Given information —
◇ ◇ ◇ ◇
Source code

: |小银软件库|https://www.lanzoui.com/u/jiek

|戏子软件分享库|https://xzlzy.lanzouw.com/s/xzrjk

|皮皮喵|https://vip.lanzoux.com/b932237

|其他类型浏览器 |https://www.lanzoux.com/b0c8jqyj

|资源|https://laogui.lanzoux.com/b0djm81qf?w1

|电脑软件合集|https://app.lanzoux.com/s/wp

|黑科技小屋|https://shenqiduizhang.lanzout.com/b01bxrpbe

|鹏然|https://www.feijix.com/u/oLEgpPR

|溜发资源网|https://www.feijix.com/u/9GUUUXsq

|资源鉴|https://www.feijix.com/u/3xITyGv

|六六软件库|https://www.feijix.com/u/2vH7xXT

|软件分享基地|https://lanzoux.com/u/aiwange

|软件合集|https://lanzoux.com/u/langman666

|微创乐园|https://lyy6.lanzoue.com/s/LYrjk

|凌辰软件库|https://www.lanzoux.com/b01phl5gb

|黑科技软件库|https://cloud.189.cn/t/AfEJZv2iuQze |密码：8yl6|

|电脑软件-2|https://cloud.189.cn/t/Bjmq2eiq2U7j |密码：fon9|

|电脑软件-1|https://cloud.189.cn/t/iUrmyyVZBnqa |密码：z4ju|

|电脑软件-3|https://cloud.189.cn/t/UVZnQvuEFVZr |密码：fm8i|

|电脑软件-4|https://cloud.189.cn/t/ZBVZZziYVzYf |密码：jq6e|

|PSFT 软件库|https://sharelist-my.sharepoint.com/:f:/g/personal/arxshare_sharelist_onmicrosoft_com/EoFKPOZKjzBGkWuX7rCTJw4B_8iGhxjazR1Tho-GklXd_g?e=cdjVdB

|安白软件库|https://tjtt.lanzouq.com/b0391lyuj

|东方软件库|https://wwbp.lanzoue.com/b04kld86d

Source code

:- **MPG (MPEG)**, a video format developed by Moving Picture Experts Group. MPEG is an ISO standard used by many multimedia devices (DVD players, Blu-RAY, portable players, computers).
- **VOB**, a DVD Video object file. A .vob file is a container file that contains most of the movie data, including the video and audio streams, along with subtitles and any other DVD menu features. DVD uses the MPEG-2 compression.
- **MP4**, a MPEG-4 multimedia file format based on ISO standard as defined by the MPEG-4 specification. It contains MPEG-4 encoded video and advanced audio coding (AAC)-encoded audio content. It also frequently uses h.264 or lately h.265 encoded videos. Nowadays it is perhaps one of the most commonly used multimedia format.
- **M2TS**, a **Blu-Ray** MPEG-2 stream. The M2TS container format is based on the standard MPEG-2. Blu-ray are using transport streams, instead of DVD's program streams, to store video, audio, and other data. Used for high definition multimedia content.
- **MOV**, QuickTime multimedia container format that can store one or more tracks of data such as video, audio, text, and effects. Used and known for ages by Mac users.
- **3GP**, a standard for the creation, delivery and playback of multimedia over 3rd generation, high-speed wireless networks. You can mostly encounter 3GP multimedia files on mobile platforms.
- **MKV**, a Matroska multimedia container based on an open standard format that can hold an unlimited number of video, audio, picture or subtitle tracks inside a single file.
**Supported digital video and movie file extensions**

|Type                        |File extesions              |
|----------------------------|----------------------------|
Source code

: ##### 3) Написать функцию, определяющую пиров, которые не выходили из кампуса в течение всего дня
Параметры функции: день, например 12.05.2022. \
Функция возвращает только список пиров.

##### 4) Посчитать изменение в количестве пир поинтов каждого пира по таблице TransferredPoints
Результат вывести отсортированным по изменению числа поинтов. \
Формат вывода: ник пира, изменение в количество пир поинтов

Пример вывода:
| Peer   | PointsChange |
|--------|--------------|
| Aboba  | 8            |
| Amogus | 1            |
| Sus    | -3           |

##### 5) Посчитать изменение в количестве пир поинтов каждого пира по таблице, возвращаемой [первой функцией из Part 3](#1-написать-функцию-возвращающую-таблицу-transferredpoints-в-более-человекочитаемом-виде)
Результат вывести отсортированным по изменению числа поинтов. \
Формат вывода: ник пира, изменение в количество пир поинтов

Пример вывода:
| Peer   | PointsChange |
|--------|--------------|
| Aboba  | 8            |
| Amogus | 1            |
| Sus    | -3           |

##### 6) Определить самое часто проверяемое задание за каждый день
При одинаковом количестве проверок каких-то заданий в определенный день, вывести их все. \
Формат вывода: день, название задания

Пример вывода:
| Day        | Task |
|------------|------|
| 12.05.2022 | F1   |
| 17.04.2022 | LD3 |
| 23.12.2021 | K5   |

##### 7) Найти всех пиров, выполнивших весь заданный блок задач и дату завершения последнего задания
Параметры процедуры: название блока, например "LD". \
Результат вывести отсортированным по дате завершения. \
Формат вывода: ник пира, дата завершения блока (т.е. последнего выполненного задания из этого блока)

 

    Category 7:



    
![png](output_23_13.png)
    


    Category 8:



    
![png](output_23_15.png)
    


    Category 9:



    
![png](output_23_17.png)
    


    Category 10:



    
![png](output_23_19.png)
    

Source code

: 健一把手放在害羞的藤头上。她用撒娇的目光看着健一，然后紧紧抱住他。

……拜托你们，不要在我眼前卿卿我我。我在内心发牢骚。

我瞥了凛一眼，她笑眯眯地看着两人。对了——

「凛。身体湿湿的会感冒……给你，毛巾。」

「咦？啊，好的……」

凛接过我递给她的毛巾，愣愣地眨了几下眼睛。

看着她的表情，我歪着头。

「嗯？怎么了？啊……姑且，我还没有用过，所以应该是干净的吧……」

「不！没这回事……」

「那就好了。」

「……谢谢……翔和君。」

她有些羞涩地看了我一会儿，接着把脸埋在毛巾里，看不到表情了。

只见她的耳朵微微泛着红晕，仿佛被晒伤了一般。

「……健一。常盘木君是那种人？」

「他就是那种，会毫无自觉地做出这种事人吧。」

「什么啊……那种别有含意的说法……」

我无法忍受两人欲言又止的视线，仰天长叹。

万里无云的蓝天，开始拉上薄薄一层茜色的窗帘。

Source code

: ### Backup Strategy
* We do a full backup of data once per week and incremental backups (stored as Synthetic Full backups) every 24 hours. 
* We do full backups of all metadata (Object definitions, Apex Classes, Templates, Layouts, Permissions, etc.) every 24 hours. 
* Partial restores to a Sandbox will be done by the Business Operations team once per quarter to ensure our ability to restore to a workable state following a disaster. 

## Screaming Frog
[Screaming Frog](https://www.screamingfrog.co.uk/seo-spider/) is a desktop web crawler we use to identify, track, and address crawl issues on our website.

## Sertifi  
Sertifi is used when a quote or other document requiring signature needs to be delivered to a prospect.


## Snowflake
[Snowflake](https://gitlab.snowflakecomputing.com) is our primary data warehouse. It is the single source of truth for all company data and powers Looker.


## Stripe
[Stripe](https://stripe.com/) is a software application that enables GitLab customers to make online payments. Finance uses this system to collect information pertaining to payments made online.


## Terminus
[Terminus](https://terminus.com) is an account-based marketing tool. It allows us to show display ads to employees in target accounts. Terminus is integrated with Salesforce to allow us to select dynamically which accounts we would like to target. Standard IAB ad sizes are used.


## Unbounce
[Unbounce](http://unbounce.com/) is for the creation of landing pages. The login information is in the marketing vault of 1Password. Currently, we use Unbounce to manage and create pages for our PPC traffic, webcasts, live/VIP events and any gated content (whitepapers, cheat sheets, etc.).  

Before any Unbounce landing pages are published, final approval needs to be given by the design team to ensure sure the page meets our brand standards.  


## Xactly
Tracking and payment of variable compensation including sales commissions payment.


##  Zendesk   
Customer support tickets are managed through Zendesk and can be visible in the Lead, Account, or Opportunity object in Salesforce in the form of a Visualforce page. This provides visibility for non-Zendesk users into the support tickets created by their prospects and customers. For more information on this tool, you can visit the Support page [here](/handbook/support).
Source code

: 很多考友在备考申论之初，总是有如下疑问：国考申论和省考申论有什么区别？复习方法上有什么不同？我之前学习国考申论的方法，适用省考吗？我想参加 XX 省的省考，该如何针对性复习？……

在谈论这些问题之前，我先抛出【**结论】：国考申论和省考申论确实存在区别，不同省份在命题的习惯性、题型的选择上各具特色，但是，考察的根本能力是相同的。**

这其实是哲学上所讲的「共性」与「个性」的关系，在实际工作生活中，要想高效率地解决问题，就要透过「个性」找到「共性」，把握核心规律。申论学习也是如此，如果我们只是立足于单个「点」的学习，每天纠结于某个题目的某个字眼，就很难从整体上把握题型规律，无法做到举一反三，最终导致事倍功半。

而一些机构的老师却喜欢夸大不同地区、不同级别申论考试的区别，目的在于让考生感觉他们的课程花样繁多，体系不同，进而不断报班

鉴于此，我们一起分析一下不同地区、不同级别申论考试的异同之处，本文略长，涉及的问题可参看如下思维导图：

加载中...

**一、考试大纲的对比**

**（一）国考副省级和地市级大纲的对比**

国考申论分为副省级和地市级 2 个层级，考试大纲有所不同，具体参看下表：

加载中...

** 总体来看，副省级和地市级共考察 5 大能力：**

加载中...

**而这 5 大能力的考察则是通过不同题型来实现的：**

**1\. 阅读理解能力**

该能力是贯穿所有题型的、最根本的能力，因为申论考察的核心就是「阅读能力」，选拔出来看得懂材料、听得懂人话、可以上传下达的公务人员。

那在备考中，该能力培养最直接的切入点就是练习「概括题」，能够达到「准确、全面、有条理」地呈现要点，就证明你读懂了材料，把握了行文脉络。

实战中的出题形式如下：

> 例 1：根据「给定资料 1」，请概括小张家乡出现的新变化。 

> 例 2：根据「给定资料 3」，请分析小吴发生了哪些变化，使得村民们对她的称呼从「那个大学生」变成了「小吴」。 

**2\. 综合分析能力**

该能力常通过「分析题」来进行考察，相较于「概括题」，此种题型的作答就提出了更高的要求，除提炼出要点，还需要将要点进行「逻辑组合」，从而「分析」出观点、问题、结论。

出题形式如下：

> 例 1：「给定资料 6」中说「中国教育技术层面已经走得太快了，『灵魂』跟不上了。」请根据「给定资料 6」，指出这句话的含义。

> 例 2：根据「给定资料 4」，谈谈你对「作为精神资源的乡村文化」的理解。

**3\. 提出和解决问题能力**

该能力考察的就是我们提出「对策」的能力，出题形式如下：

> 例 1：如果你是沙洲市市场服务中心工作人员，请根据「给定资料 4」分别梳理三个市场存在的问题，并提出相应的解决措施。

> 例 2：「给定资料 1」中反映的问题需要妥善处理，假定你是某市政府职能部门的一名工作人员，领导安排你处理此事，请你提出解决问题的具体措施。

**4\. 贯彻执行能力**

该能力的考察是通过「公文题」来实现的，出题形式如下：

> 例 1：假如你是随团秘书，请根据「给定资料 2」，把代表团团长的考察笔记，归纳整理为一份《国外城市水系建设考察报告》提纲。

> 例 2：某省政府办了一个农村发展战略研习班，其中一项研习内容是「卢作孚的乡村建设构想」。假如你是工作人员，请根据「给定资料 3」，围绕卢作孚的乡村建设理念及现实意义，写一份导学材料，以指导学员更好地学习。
◇ ◇ ◇ ◇
Work instructions —
Reproduce every line above that contains the string "uses".

The completed task —
- **VOB**, a DVD Video object file. A .vob file is a container file that contains most of the movie data, including the video and audio streams, along with subtitles and any other DVD menu features. DVD uses the MPEG-2 compression.
- **MP4**, a MPEG-4 multimedia file format based on ISO standard as defined by the MPEG-4 specification. It contains MPEG-4 encoded video and advanced audio coding (AAC)-encoded audio content. It also frequently uses h.264 or lately h.265 encoded videos. Nowadays it is perhaps one of the most commonly used multimedia format.
[Stripe](https://stripe.com/) is a software application that enables GitLab customers to make online payments. Finance uses this system to collect information pertaining to payments made online.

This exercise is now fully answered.